EXERCISE DETAILS: Reproduce every line of text in the records character for character, and leave the pictures out of your answer.
╭─ AVAILABLE DATA
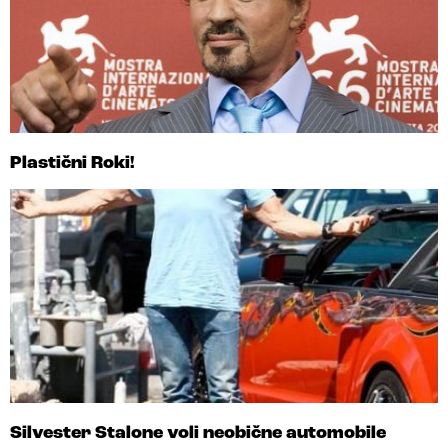
Plastični Roki!
Silvester Stalone voli neobične automobile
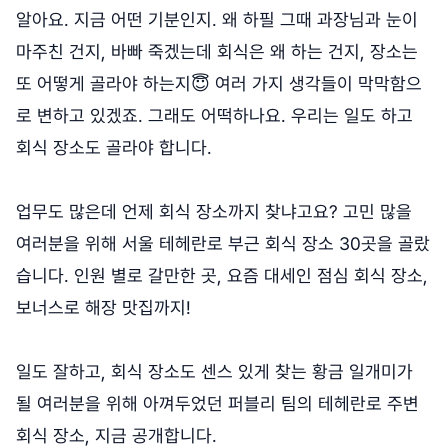
알아요. 지금 어떤 기분인지. 왜 하필 그때 과장님과 눈이
마주친 건지, 바빠 죽겠는데 회식은 왜 하는 건지, 장소는
또 어떻게 골라야 하는지😇 여러 가지 생각들이 막막함으
로 변하고 있겠죠. 그래도 어떡하나요. 우리는 일도 하고
회식 장소도 골라야 합니다.
업무도 많은데 언제 회식 장소까지 찾냐고요? 고민 많을
여러분을 위해 서울 테헤란로 부근 회식 장소 30곳을 골랐
습니다. 인원 별로 갈만한 곳, 요즘 대세인 점심 회식 장소,
보너스로 해장 맛집까지!
일도 잘하고, 회식 장소도 센스 있게 찾는 황금 일개미가
될 여러분을 위해 아껴두었던 퍼블리 팀의 테헤란로 주변
회식 장소, 지금 공개합니다.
╰─
EXPECTED OUTPUT:
Plastični Roki!
Silvester Stalone voli neobične automobile
알아요. 지금 어떤 기분인지. 왜 하필 그때 과장님과 눈이
마주친 건지, 바빠 죽겠는데 회식은 왜 하는 건지, 장소는
또 어떻게 골라야 하는지😇 여러 가지 생각들이 막막함으
로 변하고 있겠죠. 그래도 어떡하나요. 우리는 일도 하고
회식 장소도 골라야 합니다.
업무도 많은데 언제 회식 장소까지 찾냐고요? 고민 많을
여러분을 위해 서울 테헤란로 부근 회식 장소 30곳을 골랐
습니다. 인원 별로 갈만한 곳, 요즘 대세인 점심 회식 장소,
보너스로 해장 맛집까지!
일도 잘하고, 회식 장소도 센스 있게 찾는 황금 일개미가
될 여러분을 위해 아껴두었던 퍼블리 팀의 테헤란로 주변
회식 장소, 지금 공개합니다.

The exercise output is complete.